▶ _Work task_:
Throughout the material below, tally the lines containing "stains" and give the total with no accompanying text.

==== Stored data ====

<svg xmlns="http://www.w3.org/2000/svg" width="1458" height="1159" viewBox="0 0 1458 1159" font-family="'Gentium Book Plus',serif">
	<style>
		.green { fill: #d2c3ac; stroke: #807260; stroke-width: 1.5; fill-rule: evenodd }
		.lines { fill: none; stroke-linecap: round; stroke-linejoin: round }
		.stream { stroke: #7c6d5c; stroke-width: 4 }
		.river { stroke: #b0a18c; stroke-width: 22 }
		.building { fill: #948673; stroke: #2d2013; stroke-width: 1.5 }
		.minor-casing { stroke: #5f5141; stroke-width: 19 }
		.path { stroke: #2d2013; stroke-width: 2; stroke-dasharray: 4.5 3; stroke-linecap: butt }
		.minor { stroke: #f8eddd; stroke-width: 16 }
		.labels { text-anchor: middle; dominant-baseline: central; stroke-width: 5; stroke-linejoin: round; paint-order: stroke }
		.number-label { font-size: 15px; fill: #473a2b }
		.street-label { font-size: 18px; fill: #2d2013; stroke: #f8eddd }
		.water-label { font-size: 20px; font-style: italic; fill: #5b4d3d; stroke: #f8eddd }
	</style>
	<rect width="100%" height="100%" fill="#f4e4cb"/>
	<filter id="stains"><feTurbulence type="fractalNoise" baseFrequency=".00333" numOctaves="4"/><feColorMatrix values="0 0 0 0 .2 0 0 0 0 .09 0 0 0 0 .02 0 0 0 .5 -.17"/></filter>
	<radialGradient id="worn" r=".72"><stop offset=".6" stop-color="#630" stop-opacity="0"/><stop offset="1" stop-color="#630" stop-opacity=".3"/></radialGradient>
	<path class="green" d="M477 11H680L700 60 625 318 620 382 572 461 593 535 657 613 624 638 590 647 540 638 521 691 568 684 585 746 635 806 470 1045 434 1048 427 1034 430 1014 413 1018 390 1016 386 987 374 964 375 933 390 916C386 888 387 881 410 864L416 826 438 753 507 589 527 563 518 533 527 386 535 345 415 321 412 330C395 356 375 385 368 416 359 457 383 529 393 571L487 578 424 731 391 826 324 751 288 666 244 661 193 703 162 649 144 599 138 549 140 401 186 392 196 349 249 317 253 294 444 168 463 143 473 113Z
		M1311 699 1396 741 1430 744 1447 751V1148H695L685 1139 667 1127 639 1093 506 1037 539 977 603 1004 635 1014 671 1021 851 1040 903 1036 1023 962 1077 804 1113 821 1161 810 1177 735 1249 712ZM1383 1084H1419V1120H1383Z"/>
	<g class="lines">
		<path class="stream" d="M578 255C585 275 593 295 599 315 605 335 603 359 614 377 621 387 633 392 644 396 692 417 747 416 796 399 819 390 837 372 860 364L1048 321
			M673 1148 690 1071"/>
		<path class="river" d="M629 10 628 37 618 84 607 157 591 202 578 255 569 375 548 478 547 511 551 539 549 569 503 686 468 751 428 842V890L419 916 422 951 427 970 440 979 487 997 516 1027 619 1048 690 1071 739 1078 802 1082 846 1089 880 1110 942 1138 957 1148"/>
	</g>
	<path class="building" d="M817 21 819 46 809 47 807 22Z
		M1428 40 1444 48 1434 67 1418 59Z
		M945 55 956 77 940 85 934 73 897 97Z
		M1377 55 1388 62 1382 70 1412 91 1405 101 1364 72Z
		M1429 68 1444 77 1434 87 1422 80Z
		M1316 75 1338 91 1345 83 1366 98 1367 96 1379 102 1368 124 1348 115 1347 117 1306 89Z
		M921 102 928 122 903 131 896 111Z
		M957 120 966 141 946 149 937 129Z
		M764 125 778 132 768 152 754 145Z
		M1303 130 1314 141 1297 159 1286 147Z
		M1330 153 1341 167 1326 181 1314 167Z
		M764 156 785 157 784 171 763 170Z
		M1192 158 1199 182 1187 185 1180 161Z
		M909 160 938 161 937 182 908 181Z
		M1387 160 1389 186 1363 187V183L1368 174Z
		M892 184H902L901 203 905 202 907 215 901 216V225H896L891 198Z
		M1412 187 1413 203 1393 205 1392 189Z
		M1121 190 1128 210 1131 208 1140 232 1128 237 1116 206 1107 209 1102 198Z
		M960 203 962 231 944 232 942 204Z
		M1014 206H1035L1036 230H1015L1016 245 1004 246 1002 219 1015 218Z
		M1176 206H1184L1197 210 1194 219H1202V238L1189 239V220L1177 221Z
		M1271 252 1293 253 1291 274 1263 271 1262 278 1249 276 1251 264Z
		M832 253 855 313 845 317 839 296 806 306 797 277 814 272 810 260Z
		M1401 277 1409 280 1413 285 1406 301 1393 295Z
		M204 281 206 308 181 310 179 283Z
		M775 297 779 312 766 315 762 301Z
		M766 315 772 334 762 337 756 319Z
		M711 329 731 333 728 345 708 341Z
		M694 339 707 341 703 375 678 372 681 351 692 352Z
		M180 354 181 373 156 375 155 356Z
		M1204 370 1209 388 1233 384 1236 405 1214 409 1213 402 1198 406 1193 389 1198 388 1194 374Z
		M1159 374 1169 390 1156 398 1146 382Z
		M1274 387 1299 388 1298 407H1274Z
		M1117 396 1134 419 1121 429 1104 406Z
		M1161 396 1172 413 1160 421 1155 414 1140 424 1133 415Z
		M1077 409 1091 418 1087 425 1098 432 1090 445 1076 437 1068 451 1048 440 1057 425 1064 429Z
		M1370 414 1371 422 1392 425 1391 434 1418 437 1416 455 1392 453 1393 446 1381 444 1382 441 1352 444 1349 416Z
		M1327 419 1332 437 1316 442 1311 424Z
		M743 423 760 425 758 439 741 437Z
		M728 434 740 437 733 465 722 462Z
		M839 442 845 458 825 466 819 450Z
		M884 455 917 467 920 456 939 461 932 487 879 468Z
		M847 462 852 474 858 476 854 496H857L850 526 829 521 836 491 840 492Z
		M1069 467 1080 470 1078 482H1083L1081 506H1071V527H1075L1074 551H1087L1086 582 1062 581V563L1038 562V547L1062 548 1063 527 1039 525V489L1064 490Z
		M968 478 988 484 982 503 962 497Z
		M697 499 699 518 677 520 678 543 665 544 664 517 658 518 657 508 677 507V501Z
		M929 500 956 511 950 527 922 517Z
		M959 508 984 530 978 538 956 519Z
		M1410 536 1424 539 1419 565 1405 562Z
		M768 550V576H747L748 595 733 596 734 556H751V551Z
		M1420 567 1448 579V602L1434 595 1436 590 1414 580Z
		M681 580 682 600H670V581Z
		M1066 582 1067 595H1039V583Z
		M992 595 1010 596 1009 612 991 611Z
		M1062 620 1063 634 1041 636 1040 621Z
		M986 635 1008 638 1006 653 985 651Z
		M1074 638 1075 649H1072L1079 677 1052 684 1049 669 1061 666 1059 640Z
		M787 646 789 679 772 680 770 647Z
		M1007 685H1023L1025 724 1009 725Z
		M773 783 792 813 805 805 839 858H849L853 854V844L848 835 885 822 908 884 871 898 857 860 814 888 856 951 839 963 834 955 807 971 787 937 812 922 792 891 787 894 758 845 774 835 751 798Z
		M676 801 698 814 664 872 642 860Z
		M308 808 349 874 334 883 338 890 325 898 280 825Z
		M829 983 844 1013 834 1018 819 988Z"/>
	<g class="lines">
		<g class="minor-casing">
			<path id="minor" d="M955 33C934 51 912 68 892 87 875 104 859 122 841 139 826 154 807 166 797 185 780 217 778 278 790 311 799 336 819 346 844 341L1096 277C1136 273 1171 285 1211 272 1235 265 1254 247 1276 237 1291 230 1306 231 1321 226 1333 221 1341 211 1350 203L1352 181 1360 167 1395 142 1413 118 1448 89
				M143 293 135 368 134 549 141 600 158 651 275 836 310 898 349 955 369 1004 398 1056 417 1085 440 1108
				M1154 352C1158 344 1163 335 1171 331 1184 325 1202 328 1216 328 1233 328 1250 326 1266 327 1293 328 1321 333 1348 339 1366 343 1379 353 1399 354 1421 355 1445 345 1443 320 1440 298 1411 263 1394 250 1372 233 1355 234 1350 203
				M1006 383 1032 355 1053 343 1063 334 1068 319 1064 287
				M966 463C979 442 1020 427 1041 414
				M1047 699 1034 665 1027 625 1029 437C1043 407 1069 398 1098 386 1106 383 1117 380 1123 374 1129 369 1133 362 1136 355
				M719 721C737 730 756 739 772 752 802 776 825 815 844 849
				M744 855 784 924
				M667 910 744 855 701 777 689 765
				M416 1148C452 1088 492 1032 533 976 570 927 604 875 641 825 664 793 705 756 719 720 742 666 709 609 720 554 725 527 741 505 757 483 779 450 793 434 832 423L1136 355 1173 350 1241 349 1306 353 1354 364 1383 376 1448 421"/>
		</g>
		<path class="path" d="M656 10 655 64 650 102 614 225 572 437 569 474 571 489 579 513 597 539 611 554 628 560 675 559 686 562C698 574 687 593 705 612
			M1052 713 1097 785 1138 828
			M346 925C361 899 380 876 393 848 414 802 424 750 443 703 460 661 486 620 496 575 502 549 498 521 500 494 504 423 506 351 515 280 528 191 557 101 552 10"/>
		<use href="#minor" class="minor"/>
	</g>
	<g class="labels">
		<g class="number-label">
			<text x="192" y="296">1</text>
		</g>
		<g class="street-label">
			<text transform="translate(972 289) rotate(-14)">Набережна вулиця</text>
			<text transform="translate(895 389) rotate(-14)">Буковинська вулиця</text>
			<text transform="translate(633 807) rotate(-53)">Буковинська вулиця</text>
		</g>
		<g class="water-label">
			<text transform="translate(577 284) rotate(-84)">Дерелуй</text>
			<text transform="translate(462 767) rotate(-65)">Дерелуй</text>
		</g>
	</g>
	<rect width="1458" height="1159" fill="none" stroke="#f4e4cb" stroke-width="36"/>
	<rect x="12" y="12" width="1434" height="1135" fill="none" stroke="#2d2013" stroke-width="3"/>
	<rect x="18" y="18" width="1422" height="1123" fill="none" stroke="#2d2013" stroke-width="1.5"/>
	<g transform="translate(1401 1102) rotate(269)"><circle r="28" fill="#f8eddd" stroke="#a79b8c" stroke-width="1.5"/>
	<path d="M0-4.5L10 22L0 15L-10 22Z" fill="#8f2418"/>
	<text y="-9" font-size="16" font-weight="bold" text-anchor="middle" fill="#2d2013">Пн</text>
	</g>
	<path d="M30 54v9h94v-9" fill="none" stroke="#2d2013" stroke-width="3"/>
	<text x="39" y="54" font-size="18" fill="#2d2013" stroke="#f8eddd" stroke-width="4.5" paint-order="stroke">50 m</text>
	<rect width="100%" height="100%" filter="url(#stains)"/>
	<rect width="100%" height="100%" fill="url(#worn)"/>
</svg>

====

▶ _Your response_:
2